Working in a dingy Sydney office where your horizon is football fields rather than broad-acre farms you might kid yourself command-and-control works, but history has shown all it does is get under the skin of those who own 82pc of the land, and you need them on side.
The National Party voted in support of the changes, then months later when its members woke up to what they had done, threatened to leave the coalition over the issue.
But the lure of ministerial white cars was too strong, and all they achieved was letting the premier know she can call their bluff.
The problem is SEPP policies in time will override all environmental legislation, so it will rapidly become the standard for all farmland management in NSW.
This issue arose when the World Wildlife Fund released a report stating koalas would be extinct by 2050, partly because of the bushfires that burned about 7pc of the state's land mass.
Perhaps we should be guarded about the WWF study without peer review?

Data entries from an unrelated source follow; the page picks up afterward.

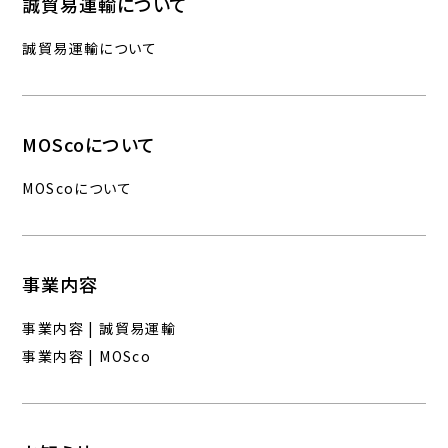
誠貿易運輸について
誠貿易運輸について
MOScoについて
MOScoについて
事業内容
事業内容 | 誠貿易運輸
事業内容 | MOSco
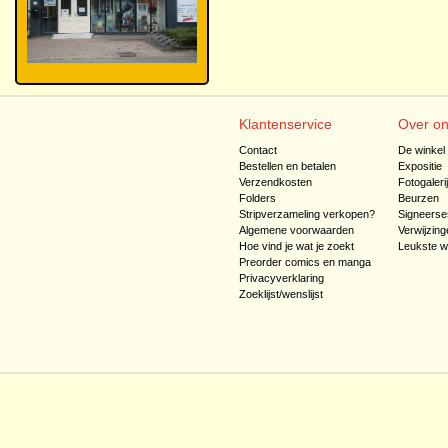
Klantenservice
Over o
Contact
De winkel
Bestellen en betalen
Expositie
Verzendkosten
Fotogaleri
Folders
Beurzen
Stripverzameling verkopen?
Signeerse
Algemene voorwaarden
Verwijzing
Hoe vind je wat je zoekt
Leukste w
Preorder comics en manga
Privacyverklaring
Zoeklijst/wenslijst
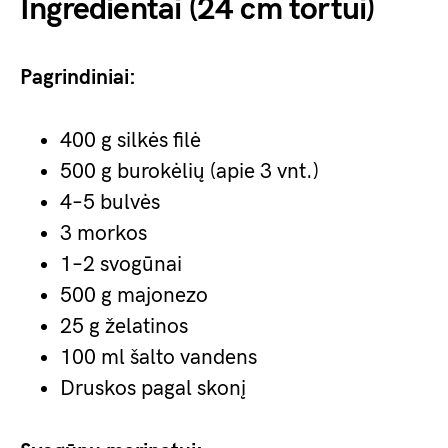
Ingredientai (24 cm tortui)
Pagrindiniai:
400 g silkės filė
500 g burokėlių (apie 3 vnt.)
4–5 bulvės
3 morkos
1–2 svogūnai
500 g majonezo
25 g želatinos
100 ml šalto vandens
Druskos pagal skonį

The WWF is an environmental lobby group whose very existence is to tell everyone the sky is falling in.
I have no problems with that role, however caution should be exercised as such groups tend to overreach in many of their statements.
Farmers will get a good laugh as cypress pine is posted as one of the trees to protect koalas.
It would be a bloody hungry koala chewing on cypress needles.
Perhaps the time has come to review how incompetent public land management is, given 37pc of our national parks were recently burnt out, killing thousands of koalas.
I am not aware of any farmers who were approached when these surveys were done. Excluding most of the state's landholders may mean this work is badly flawed.
Farmers strongly support protection of koalas and with encouragement would plant millions of trees to aid their preservation.
But if governments are going to fall back into the command-and-control model that history has proven does not work then koalas may remain threatened.